Il Racconto della Domenica: La Cinese
di Francesca Lippi
Sembrava di essere dentro ad una di quelle cartoline illustrate ed io ne ero protagonista con mio figlio. Avevo scelto il molo per fare una passeggiata e sfuggire alla meglio alla calura di quel giorno di fine luglio. Ero, comunque, e posso dirlo senza ombra di dubbio, felice, ma tra virgolette, perché la felicità come tutti sappiamo non è di questa terra, credo. Non che poi m’importi molto saperlo. “Mi sono appena sposata” ho pensato nell’aggiustare il cappellino a mio figlio. Sembravo una nonna, attenta, forse un po’ ansiosa e lo ero, una giovane nonna di 45 anni, con un nipotino che abitava in un’altra città ed un neonato nel passeggino. Ho riso tra me e me. ” Ti sei appena sposata, sposata” ripeteva una vocina nella mia testa. Ero in viaggio di nozze nella costa labronica, che non è come essere alle Mauritius, ma forse è meglio, almeno per me. Mio marito che conosco da un bel pò di tempo, perché è stato il mio ragazzo negli anni ruggenti della contestazione giovanile, dopo i miei vagabondaggi sentimentali e dopo avermi riacciuffata casualmente, ha deciso di stare con me per sempre, perché a suo dire mi ha sempre aspettato, perciò è giunto ad una decisione definitiva: sposarmi, – almeno hai più difficoltà a scappare- commenta sempre ridendo. Questa cosa del matrimonio m’aveva riempito di una felicità enorme e m’aiutava, credo, ad accettare meglio le rughe sulla fronte e le “culotte de cheval” che noi donne eliminiamo tanto male, perché come spiega la scienza, il grasso accumulato è necessario alla riproduzione ed io avendo tre figli…avevo ormai sorvolato sul problema. Insomma, diciamo la verità, anche per me era arrivato il momento di fermarmi e lui mi sembrava il tipo giusto. Entrai nel bar senza accorgermene, spinta dalla forza dell’abitudine più che per un vero bisogno. Era scavato nella roccia e per questo particolarmente fresco ed accogliente.

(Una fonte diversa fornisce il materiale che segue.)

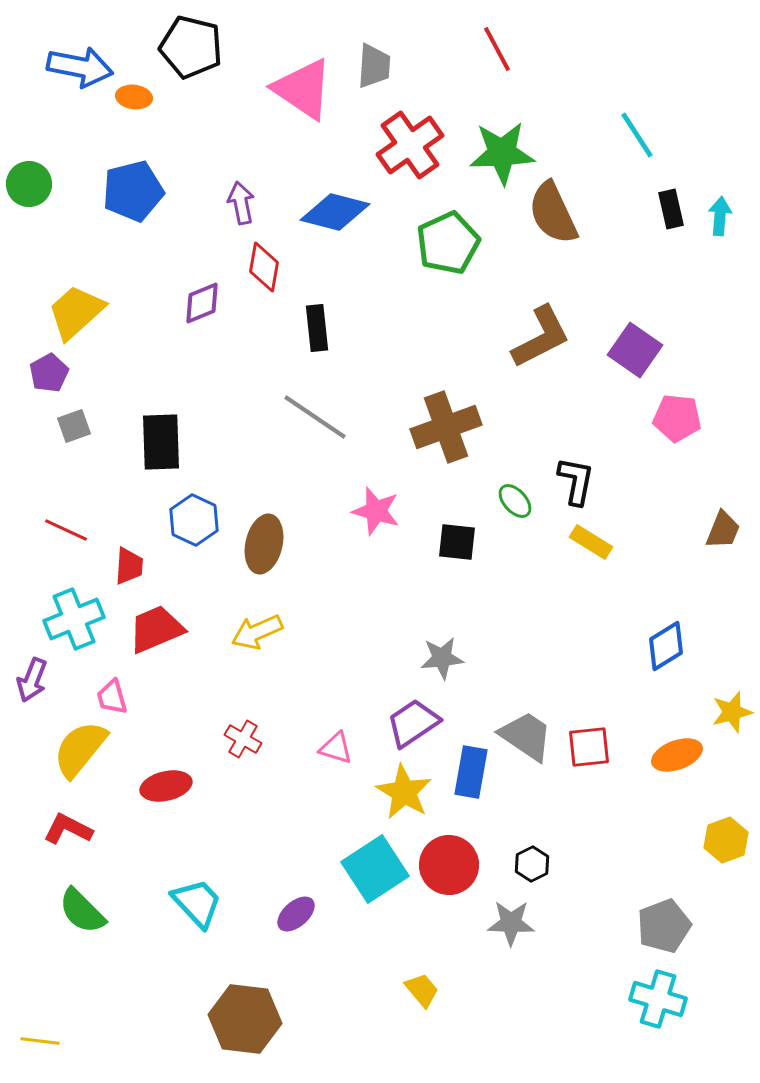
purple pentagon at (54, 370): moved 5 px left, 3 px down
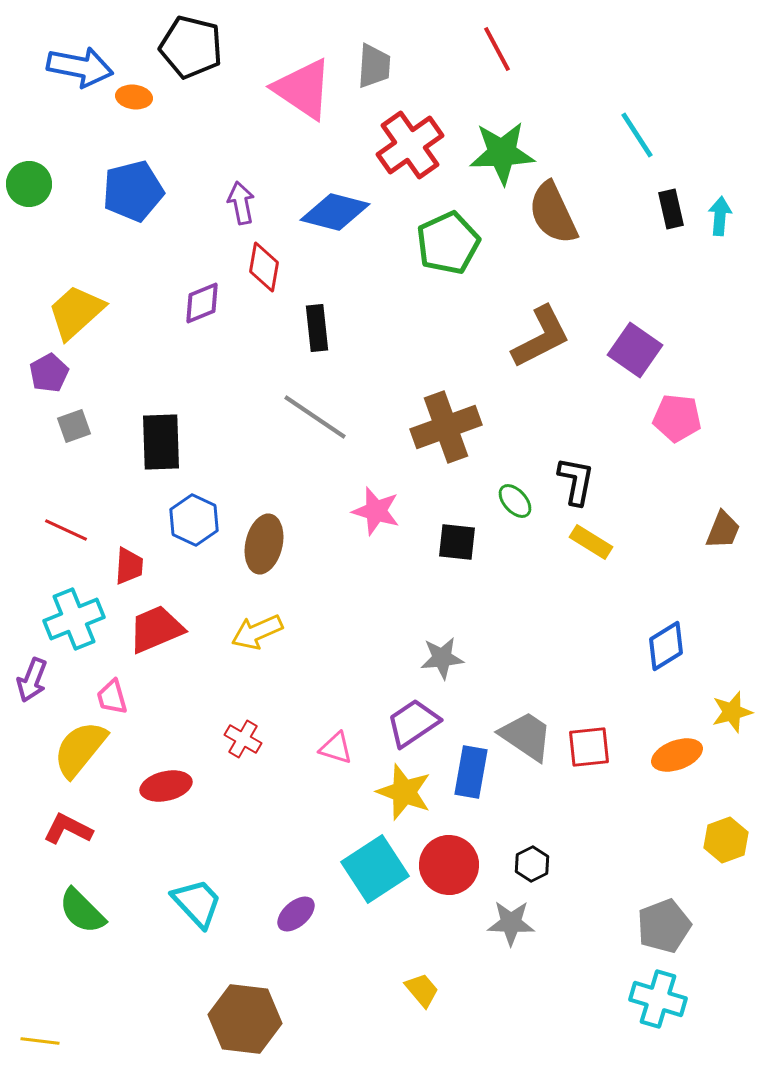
yellow star at (404, 792): rotated 10 degrees counterclockwise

Il bambino si è svegliato. Gli ho dato un po’ d’acqua ed una carezza leggera. Si è riaddormentato subito. Il barista, un uomo sulla quarantina, mi ha portato il caffè con noncuranza, senza vedermi, poi si è messo a parlare con la commessa, una ragazza alta, bionda ed appariscente, una bella figliola, insomma. Hanno parlottato per un po’, ridacchiando a bassa voce, poi lei è sparita dietro una porticina, così piccola che ha dovuto abbassarsi non poco per entrarci. Siamo rimasti io ed il barista a vegliare sul sonno del piccolo.
Lei è entrata. Minuta e coperta da un largo cappello di paglia. Sembrava cinese e forse lo era. E’ arrivata portando tutte le sue cianfrusaglie di un kitsch spaventoso ed ha cominciato a mostrarle a me e all’annoiato barista. Ho preso una moto per il bambino, anche se adesso è troppo piccolo e non può giocarci. ” La userà il prossimo anno” ho pensato. Lei mi ha sorriso, stanca. Loro sono entrati, come sanno entrare solo gli sbruffoni, carichi di ciondoli d’oro ben esposti sul petto, che tintinnavano al contatto col legno di pino del bancone dove s’erano appoggiati. Non mi sono piaciuti. Li ho guardati dritti negli occhi ed ho provato per un istante a vederli piccoli, come mio figlio. Le manine paffute, le guancette rosa, i piedini liberi… Uno di loro, forse il più solo di tutti, ci ha guardate a me e alla cinese, poi si è girato. Ha incontrato gli occhi del barista. “Dove hai messo le belle donne, le tieni nascoste nel retrobottega, eh?” Ha riso forte. Il barista gli ha dato corda, subdolo. – Le cose belle bisogna tenerle da parte- ha risposto. La cinese mi ha guardato, per un attimo. Gli occhi di chi ha capito. Le ho risposto muta. ” Non ci sono parole per questi due” ho pensato. Lei ha ripreso la sua roba. E’ uscita. I due hanno riso fragorosamente seguiti dagli altri. Ho preso il bambino e prima di andar via mi sono voltata a guardarli, ancora una volta. Loro, però, non mi hanno visto.